> _Instruções da tarefa_
Transcreva na íntegra o trecho sobre o mundanismo religioso, sem alterar nada.

> _Trecho_
:::

Usar a religião para fugir das próprias responsabilidades é típico da hipocrisia farisaica que Jesus enfrenta e desmascara, e hoje podemos encontrá-la numa espiritualidade vazia de pessoas e movimentos que transformam Deus num mágico, que ao mesmo tempo atrai, fascina e castiga, e por isso eu preciso cumprir com as cotas de minhas obrigações, orações, sem um real e verdadeiro compromisso com o projeto do Reino de Deus.

A isso Papa Francisco chama de mundanismo religioso, ou como alguns afirmam, de Mcdonaldização da fé, transformando a religião em produto de supermercado, ao qual eu recorro dependendo do momento, das circunstâncias e das necessidades.

Um fenômeno que chama a atenção é também a instrumentalização da religiosidade popular, usada e abusada para justificar práticas que nada tem a ver com seu espírito de simplicidade e expressão popular de afeto e carinho para com Deus, nossa Senhora ou santos, que ao longo da história foram exemplo de enfrentamento de situações de escravidão, violência, questionando um sistema econômico e social, como é o caso de Francisco, Clara, ou vindo mais perto de nós poderíamos falar de Dulce dos pobres, Frei Galvão ou até o Padre Cicero.

:::

> _Dados fornecidos_
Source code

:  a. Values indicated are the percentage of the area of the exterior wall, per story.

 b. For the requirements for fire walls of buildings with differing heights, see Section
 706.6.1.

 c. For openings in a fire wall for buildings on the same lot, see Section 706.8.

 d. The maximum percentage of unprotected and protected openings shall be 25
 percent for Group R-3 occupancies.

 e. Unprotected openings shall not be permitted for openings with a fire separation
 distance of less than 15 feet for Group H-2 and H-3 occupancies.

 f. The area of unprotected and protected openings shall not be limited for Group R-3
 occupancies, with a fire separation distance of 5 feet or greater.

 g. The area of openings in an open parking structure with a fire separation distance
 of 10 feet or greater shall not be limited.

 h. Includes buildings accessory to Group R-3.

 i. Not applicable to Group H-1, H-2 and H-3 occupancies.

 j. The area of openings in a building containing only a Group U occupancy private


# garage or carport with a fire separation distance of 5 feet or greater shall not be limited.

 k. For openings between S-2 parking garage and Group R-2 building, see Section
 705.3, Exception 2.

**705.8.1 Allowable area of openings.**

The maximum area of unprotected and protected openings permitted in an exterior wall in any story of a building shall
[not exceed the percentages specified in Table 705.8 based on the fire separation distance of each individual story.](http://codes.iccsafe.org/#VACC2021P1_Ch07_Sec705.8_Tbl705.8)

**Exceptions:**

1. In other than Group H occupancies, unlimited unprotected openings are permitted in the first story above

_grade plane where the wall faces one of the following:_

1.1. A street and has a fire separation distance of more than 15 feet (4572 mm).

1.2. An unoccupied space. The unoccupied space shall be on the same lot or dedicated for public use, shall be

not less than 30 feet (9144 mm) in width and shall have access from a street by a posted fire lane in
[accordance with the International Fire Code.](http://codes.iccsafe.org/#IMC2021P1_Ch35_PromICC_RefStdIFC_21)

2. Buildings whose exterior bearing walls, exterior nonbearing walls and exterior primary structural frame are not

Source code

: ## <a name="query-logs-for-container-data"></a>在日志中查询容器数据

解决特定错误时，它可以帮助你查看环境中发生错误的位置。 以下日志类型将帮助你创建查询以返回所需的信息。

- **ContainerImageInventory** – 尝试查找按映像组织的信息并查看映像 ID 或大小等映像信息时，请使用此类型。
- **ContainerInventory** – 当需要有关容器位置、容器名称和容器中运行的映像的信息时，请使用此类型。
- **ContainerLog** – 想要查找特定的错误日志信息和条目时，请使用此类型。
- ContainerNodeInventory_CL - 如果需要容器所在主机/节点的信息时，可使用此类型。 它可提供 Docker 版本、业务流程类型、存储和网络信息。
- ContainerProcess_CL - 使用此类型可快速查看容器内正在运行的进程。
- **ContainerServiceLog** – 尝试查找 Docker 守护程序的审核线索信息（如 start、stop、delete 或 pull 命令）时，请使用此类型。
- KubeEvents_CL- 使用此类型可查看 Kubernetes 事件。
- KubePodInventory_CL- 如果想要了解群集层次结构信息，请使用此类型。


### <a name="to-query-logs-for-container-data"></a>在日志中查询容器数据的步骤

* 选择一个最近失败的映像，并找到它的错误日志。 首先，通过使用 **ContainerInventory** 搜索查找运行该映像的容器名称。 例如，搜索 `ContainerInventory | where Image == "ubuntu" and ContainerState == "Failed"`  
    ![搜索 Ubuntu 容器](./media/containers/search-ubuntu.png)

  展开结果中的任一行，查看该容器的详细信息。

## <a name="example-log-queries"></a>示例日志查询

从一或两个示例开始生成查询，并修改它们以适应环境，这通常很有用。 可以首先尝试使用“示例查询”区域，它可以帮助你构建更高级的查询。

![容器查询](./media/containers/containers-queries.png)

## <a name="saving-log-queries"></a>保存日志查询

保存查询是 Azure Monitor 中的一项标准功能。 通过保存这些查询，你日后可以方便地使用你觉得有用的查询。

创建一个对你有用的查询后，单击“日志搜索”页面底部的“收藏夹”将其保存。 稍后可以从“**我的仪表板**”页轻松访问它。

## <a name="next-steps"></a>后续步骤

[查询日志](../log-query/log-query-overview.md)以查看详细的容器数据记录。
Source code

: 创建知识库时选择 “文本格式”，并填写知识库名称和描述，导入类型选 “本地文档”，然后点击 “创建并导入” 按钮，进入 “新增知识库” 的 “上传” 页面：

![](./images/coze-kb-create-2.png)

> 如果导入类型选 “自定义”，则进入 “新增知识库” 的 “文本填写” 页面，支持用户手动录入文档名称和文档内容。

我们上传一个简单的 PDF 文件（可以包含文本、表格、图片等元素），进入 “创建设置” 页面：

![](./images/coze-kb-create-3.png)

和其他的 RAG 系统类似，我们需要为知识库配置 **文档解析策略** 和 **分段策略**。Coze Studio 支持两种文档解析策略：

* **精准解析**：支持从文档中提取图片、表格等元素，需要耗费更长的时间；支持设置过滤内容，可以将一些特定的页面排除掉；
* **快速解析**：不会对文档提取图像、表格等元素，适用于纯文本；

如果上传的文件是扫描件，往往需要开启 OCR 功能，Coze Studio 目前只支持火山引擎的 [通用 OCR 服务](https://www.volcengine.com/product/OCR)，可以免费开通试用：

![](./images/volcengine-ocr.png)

:::

> _Resposta_
Usar a religião para fugir das próprias responsabilidades é típico da hipocrisia farisaica que Jesus enfrenta e desmascara, e hoje podemos encontrá-la numa espiritualidade vazia de pessoas e movimentos que transformam Deus num mágico, que ao mesmo tempo atrai, fascina e castiga, e por isso eu preciso cumprir com as cotas de minhas obrigações, orações, sem um real e verdadeiro compromisso com o projeto do Reino de Deus.

A isso Papa Francisco chama de mundanismo religioso, ou como alguns afirmam, de Mcdonaldização da fé, transformando a religião em produto de supermercado, ao qual eu recorro dependendo do momento, das circunstâncias e das necessidades.

Um fenômeno que chama a atenção é também a instrumentalização da religiosidade popular, usada e abusada para justificar práticas que nada tem a ver com seu espírito de simplicidade e expressão popular de afeto e carinho para com Deus, nossa Senhora ou santos, que ao longo da história foram exemplo de enfrentamento de situações de escravidão, violência, questionando um sistema econômico e social, como é o caso de Francisco, Clara, ou vindo mais perto de nós poderíamos falar de Dulce dos pobres, Frei Galvão ou até o Padre Cicero.